Evangelical Baptist Catholicity: A Manifesto*

By R. Lucas Stamps and Matthew Y. Emerson

 

1. We affirm the ontological priority of the Triune God and the epistemological priority of his inspired, inerrant, and infallible Word. Christian faith begins, is carried forth, and ends in God—in his being and works—and is made known to us in Holy Scripture. Watch the explainer video.

2. We affirm the centrality of the gospel—the good news of salvation through the incarnation, life, death, and resurrection of the Son of God—for Christian faith, life, and worship. Watch the explainer video.

3. We affirm the fundamentals of reformational theology, especially as they are expressed in the great solae of the Reformation: fallen humanity can be saved by grace alone through faith alone in Christ alone on the basis of Scripture alone to the glory of God alone. Watch the explainer video.

4. We affirm the distinctive contributions of the Baptist tradition as a renewal movement within the one, holy, catholic, and apostolic church. These distinctives include the necessity of personal conversion, a regenerate church, believers’ baptism, congregational governance, and religious liberty. Watch the explainer video.

5. We encourage a critical but charitable engagement with the whole church of the Lord Jesus Christ, both past and present. We believe that Baptists have much to contribute as well as much to receive in the great collection of traditions that constitute the holy catholic church. We believe that we are “traditioned” creatures and that we should move beyond the false polarities of an individualistic modernity and a relativistic postmodernity. Watch the explainer video.

6. We affirm that all people, regardless of race, ethnicity or gender, are created in God's image and, if they have repented and believed in Christ, are brothers and sisters together in the one body of Jesus Christ through the Holy Spirit. Because of this shared imago dei and because of Christ's saving work among all nations, peoples, and tongues, we believe that one major task of Baptist catholicity is to promote racial unity, especially within the body of Christ.

7. We encourage the ongoing affirmation, confession, and catechetical use of the three ecumenical creeds and the scriptural insights of the seven ecumenical councils. We believe these confessional documents express well what Thomas Oden called the “consensual tradition”—the deposit of faith taught in Holy Scripture and received by the church throughout space and time.

8. We believe that Baptist worship should be anchored in Holy Scripture and informed by the liturgical practices of the historic church.
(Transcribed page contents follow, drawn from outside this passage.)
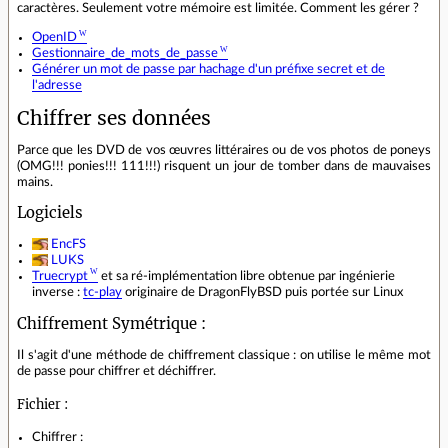
caractères. Seulement votre mémoire est limitée. Comment les gérer ?
OpenID
Gestionnaire_de_mots_de_passe
Générer un mot de passe par hachage d'un préfixe secret et de
l'adresse
Chiffrer ses données
Parce que les DVD de vos œuvres littéraires ou de vos photos de poneys
(OMG!!! ponies!!! 111!!!) risquent un jour de tomber dans de mauvaises
mains.
Logiciels
EncFS
LUKS
Truecrypt
et sa ré-implémentation libre obtenue par ingénierie
inverse :
tc-play
originaire de DragonFlyBSD puis portée sur Linux
Chiffrement Symétrique :
Il s'agit d'une méthode de chiffrement classique : on utilise le même mot
de passe pour chiffrer et déchiffrer.
Fichier :
Chiffrer :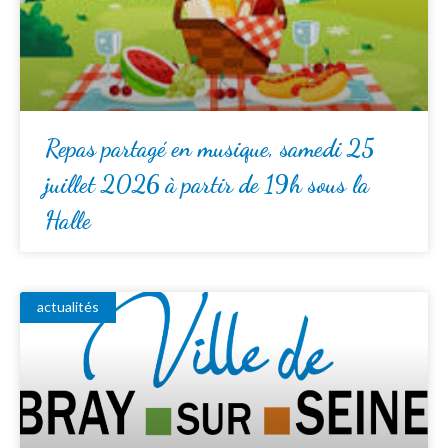
Repas partagé en musique, samedi 25
juillet 2026 à partir de 19h sous la
Halle
actualités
We believe that Christian worship should be Word-centered. In worship, we read, preach, sing, pray, and show forth (through the ordinances) the Word of God. We further believe that Baptist worship could benefit from incorporating historic practices such as lectionary readings, the liturgical calendar, corporate confession of sin, the assurance of pardon, the recitation of scriptural and historic prayers (especially the Lord’s Prayer), and the corporate confession of the faith (expressed in the ecumenical creeds and other confessional documents).

9. We affirm the two ordinances or sacraments** instituted by Christ, baptism and the Lord’s Supper, and believe that they function as signs and seals of God’s grace, expressions of individual faith, and bonds of the church’s covenantal unity in Christ. As such, these ordinances are not empty signs or mere symbols but tangibly demonstrate our union with the risen Christ and with his body, the church. Other Christian practices, such as confession of sin, confirmation in the faith, the ordination of church officers, Christian marriage, and the prayerful anointing of the sick may also frame a life of Christian faithfulness, but should not be considered sacraments.

10. We affirm the continuity of God’s works of creation and redemption. Therefore, we affirm the goodness of all honorable vocations, the importance of embodied habits and rituals, and the value of aesthetic beauty for Christian life and worship.

11. We believe that all Christians should pray for and seek Christian unity across ecclesial and denominational lines and that Baptists should not reflexively reject principled, ecumenical dialogue with other Christian traditions.

 

*By catholicity, we mean universality and wholeness. It is not a reference to the Roman Catholic Church. Other Baptist groups and theologians have utilized the notion of “Baptist Catholicity” or “Bapto-Catholicity" (see, for example, the manifesto for Re-Envisioning Baptist Identity), but we are seeking to stake a claim for a particularly evangelical expression of this impulse.

**The earliest Baptists, among both the General Baptists and the Particular Baptists, used the language of “sacrament” to refer to baptism and the Lord’s Supper. In doing so, they meant to communicate that these ordinances are means of grace utilized by the risen Christ to strengthen and confirm the faith of believers. They did not mean to convey that the sacraments are automatically effective, that baptism is regenerative, or that the elements of the Lord’s Supper become the physical body and blood of Christ.